Segment Start: Dataset excerpts
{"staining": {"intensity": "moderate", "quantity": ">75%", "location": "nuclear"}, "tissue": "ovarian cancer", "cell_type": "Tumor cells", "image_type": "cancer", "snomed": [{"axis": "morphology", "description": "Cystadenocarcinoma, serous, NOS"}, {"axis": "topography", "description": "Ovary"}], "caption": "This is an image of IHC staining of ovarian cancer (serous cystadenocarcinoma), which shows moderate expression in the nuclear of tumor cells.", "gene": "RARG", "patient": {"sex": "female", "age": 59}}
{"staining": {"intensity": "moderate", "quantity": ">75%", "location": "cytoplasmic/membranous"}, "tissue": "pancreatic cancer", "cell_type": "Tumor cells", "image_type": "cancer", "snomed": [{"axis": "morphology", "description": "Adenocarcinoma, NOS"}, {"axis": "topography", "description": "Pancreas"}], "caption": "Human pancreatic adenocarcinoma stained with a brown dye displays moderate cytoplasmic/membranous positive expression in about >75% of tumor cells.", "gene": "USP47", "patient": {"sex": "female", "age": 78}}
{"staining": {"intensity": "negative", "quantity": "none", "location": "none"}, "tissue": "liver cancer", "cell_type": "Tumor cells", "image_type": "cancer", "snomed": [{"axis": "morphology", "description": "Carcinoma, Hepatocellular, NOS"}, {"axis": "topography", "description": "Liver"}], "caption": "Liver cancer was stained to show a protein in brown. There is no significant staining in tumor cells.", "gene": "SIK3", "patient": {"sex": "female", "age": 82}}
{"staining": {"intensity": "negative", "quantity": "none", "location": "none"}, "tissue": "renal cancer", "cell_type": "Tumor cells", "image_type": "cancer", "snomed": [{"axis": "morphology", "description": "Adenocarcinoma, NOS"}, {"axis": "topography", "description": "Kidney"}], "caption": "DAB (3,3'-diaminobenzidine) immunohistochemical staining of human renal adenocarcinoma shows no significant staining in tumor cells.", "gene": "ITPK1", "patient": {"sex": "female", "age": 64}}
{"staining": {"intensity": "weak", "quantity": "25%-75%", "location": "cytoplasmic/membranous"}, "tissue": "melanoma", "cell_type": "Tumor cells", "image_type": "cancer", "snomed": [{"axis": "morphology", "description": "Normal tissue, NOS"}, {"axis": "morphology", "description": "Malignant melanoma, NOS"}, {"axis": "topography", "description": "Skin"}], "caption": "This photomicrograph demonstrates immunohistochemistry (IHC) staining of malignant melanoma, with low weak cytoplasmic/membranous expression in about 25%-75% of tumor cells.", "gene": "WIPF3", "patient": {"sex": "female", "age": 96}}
Segment End: Dataset excerpts
** Aim of the task **
The full set of entries above should be given again exactly.

** Finished task **
{"staining": {"intensity": "moderate", "quantity": ">75%", "location": "nuclear"}, "tissue": "ovarian cancer", "cell_type": "Tumor cells", "image_type": "cancer", "snomed": [{"axis": "morphology", "description": "Cystadenocarcinoma, serous, NOS"}, {"axis": "topography", "description": "Ovary"}], "caption": "This is an image of IHC staining of ovarian cancer (serous cystadenocarcinoma), which shows moderate expression in the nuclear of tumor cells.", "gene": "RARG", "patient": {"sex": "female", "age": 59}}
{"staining": {"intensity": "moderate", "quantity": ">75%", "location": "cytoplasmic/membranous"}, "tissue": "pancreatic cancer", "cell_type": "Tumor cells", "image_type": "cancer", "snomed": [{"axis": "morphology", "description": "Adenocarcinoma, NOS"}, {"axis": "topography", "description": "Pancreas"}], "caption": "Human pancreatic adenocarcinoma stained with a brown dye displays moderate cytoplasmic/membranous positive expression in about >75% of tumor cells.", "gene": "USP47", "patient": {"sex": "female", "age": 78}}
{"staining": {"intensity": "negative", "quantity": "none", "location": "none"}, "tissue": "liver cancer", "cell_type": "Tumor cells", "image_type": "cancer", "snomed": [{"axis": "morphology", "description": "Carcinoma, Hepatocellular, NOS"}, {"axis": "topography", "description": "Liver"}], "caption": "Liver cancer was stained to show a protein in brown. There is no significant staining in tumor cells.", "gene": "SIK3", "patient": {"sex": "female", "age": 82}}
{"staining": {"intensity": "negative", "quantity": "none", "location": "none"}, "tissue": "renal cancer", "cell_type": "Tumor cells", "image_type": "cancer", "snomed": [{"axis": "morphology", "description": "Adenocarcinoma, NOS"}, {"axis": "topography", "description": "Kidney"}], "caption": "DAB (3,3'-diaminobenzidine) immunohistochemical staining of human renal adenocarcinoma shows no significant staining in tumor cells.", "gene": "ITPK1", "patient": {"sex": "female", "age": 64}}
{"staining": {"intensity": "weak", "quantity": "25%-75%", "location": "cytoplasmic/membranous"}, "tissue": "melanoma", "cell_type": "Tumor cells", "image_type": "cancer", "snomed": [{"axis": "morphology", "description": "Normal tissue, NOS"}, {"axis": "morphology", "description": "Malignant melanoma, NOS"}, {"axis": "topography", "description": "Skin"}], "caption": "This photomicrograph demonstrates immunohistochemistry (IHC) staining of malignant melanoma, with low weak cytoplasmic/membranous expression in about 25%-75% of tumor cells.", "gene": "WIPF3", "patient": {"sex": "female", "age": 96}}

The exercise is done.